Il colloquio, che rappresenta il momento decisivo della procedura, sarà orientato ad accertare non solo le competenze tecniche specifiche in materia di gestione del patrimonio immobiliare pubblico, ma anche le attitudini relazionali, la capacità di lavorare per obiettivi e la conoscenza del quadro normativo di riferimento, dal Codice dei contratti pubblici alla disciplina della contabilità di Stato.

Sede di lavoro e inquadramento

La sede di servizio delle due posizioni è Roma, presso gli uffici della Direzione Amministrazione e Patrimonio dell'ACI. L'ente ha il proprio quartier generale storico nella Capitale, dove sono concentrate le principali strutture direzionali.

L'inquadramento economico e giuridico dei vincitori sarà quello previsto dal CCNL del Comparto Funzioni Centrali per l'Area dei Funzionari, con conservazione dell'anzianità maturata presso l'amministrazione di provenienza, secondo quanto previsto dalla normativa vigente in materia di mobilità volontaria. Il passaggio, come noto, avviene senza soluzione di continuità del rapporto di lavoro e senza necessità di sostenere un nuovo periodo di prova.

FAQ - Domande frequenti

Chi può partecipare all'avviso di mobilità ACI per funzionari?

Possono presentare domanda i dipendenti a tempo indeterminato delle pubbliche amministrazioni indicate all'art. 1, comma 2, del D.Lgs. 165/2001, inquadrati nell'Area dei Funzionari (o area equivalente in altri comparti). È inoltre richiesto il superamento del periodo di prova presso l'ente di appartenenza e, dove previsto, il nulla osta preventivo alla mobilità.

Qual è il termine ultimo per presentare la domanda?

La scadenza è fissata alle ore 9:59 del 30 settembre 2026. Le domande pervenute oltre tale termine non saranno prese in considerazione. Si consiglia di procedere all'invio con congruo anticipo per evitare problemi tecnici legati al portale telematico.

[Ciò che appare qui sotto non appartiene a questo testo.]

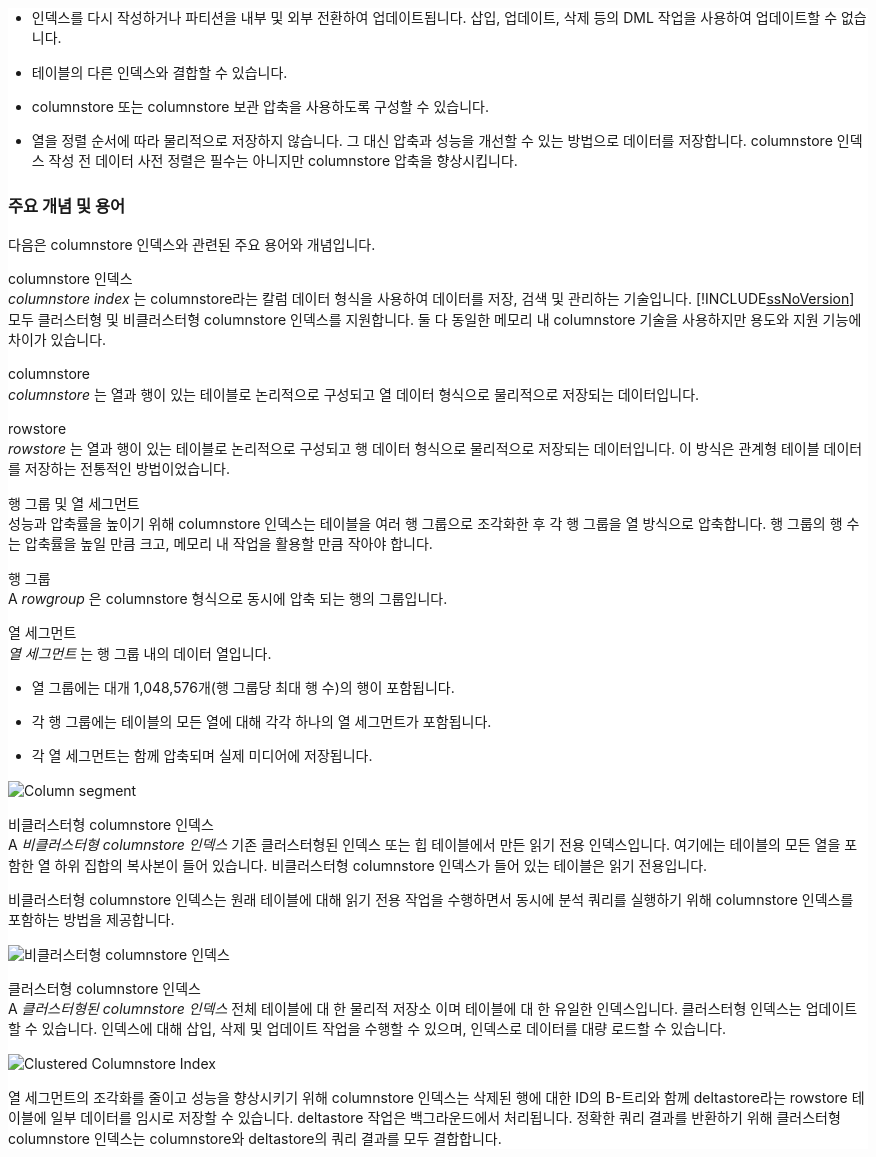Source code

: -   인덱스를 다시 작성하거나 파티션을 내부 및 외부 전환하여 업데이트됩니다. 삽입, 업데이트, 삭제 등의 DML 작업을 사용하여 업데이트할 수 없습니다.  
  
-   테이블의 다른 인덱스와 결합할 수 있습니다.  
  
-   columnstore 또는 columnstore 보관 압축을 사용하도록 구성할 수 있습니다.  
  
-   열을 정렬 순서에 따라 물리적으로 저장하지 않습니다. 그 대신 압축과 성능을 개선할 수 있는 방법으로 데이터를 저장합니다. columnstore 인덱스 작성 전 데이터 사전 정렬은 필수는 아니지만 columnstore 압축을 향상시킵니다.  
  
###  <a name="Concepts"></a> 주요 개념 및 용어  
 다음은 columnstore 인덱스와 관련된 주요 용어와 개념입니다.  
  
 columnstore 인덱스  
 *columnstore index* 는 columnstore라는 칼럼 데이터 형식을 사용하여 데이터를 저장, 검색 및 관리하는 기술입니다. [!INCLUDE[ssNoVersion](../../../includes/ssnoversion-md.md)] 모두 클러스터형 및 비클러스터형 columnstore 인덱스를 지원합니다. 둘 다 동일한 메모리 내 columnstore 기술을 사용하지만 용도와 지원 기능에 차이가 있습니다.  
  
 columnstore  
 *columnstore* 는 열과 행이 있는 테이블로 논리적으로 구성되고 열 데이터 형식으로 물리적으로 저장되는 데이터입니다.  
  
 rowstore  
 *rowstore* 는 열과 행이 있는 테이블로 논리적으로 구성되고 행 데이터 형식으로 물리적으로 저장되는 데이터입니다. 이 방식은 관계형 테이블 데이터를 저장하는 전통적인 방법이었습니다.  
  
 행 그룹 및 열 세그먼트  
 성능과 압축률을 높이기 위해 columnstore 인덱스는 테이블을 여러 행 그룹으로 조각화한 후 각 행 그룹을 열 방식으로 압축합니다. 행 그룹의 행 수는 압축률을 높일 만큼 크고, 메모리 내 작업을 활용할 만큼 작아야 합니다.  
  
 행 그룹  
 A *rowgroup* 은 columnstore 형식으로 동시에 압축 되는 행의 그룹입니다.  
  
 열 세그먼트  
 *열 세그먼트* 는 행 그룹 내의 데이터 열입니다.  
  
-   열 그룹에는 대개 1,048,576개(행 그룹당 최대 행 수)의 행이 포함됩니다.  
  
-   각 행 그룹에는 테이블의 모든 열에 대해 각각 하나의 열 세그먼트가 포함됩니다.  
  
-   각 열 세그먼트는 함께 압축되며 실제 미디어에 저장됩니다.  
  
 ![Column segment](../../database-engine/media/sql-server-pdw-columnstore-columnsegment.gif "Column segment")  
  
 비클러스터형 columnstore 인덱스  
 A *비클러스터형 columnstore 인덱스* 기존 클러스터형된 인덱스 또는 힙 테이블에서 만든 읽기 전용 인덱스입니다. 여기에는 테이블의 모든 열을 포함한 열 하위 집합의 복사본이 들어 있습니다. 비클러스터형 columnstore 인덱스가 들어 있는 테이블은 읽기 전용입니다.  
  
 비클러스터형 columnstore 인덱스는 원래 테이블에 대해 읽기 전용 작업을 수행하면서 동시에 분석 쿼리를 실행하기 위해 columnstore 인덱스를 포함하는 방법을 제공합니다.  
  
 ![비클러스터형 columnstore 인덱스](../../database-engine/media/sql-server-pdw-columnstore-physicalstorage-nonclustered.gif "비클러스터형 columnstore 인덱스")  
  
 클러스터형 columnstore 인덱스  
 A *클러스터형된 columnstore 인덱스* 전체 테이블에 대 한 물리적 저장소 이며 테이블에 대 한 유일한 인덱스입니다. 클러스터형 인덱스는 업데이트할 수 있습니다. 인덱스에 대해 삽입, 삭제 및 업데이트 작업을 수행할 수 있으며, 인덱스로 데이터를 대량 로드할 수 있습니다.  
  
 ![Clustered Columnstore Index](../../database-engine/media/sql-server-pdw-columnstore-physicalstorage.gif "Clustered Columnstore Index")  
  
 열 세그먼트의 조각화를 줄이고 성능을 향상시키기 위해 columnstore 인덱스는 삭제된 행에 대한 ID의 B-트리와 함께 deltastore라는 rowstore 테이블에 일부 데이터를 임시로 저장할 수 있습니다. deltastore 작업은 백그라운드에서 처리됩니다. 정확한 쿼리 결과를 반환하기 위해 클러스터형 columnstore 인덱스는 columnstore와 deltastore의 쿼리 결과를 모두 결합합니다.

Serve il nulla osta dell'amministrazione di appartenenza per candidarsi?

Dipende dalle indicazioni contenute nel testo integrale dell'avviso. In molte procedure di mobilità è sufficiente presentare la domanda accompagnata dall'impegno dell'amministrazione di provenienza a rilasciare il nulla osta in caso di esito positivo della selezione. In altri casi, invece, il nulla osta preventivo è richiesto già in fase di candidatura. È fondamentale leggere con attenzione la sezione dedicata dell'avviso.

Dove si svolgerà il colloquio e come sarà strutturata la selezione?

Il colloquio si terrà presumibilmente presso le sedi ACI di Roma, salvo diverse indicazioni della commissione esaminatrice che potrà anche prevedere modalità di svolgimento in videoconferenza. La procedura prevede due fasi: la valutazione dei titoli professionali e culturali e, successivamente, un colloquio orientato ad accertare le competenze specifiche in materia di gestione del patrimonio immobiliare pubblico.

Il passaggio all'ACI comporta la perdita dell'anzianità di servizio?

No. La mobilità volontaria ex art. 30 del D.Lgs. 165/2001 prevede la conservazione dell'anzianità di servizio maturata presso l'amministrazione di provenienza. Il rapporto di lavoro prosegue senza soluzione di continuità e non è richiesto un nuovo periodo di prova. L'inquadramento economico sarà quello previsto dal CCNL Funzioni Centrali per l'Area dei Funzionari.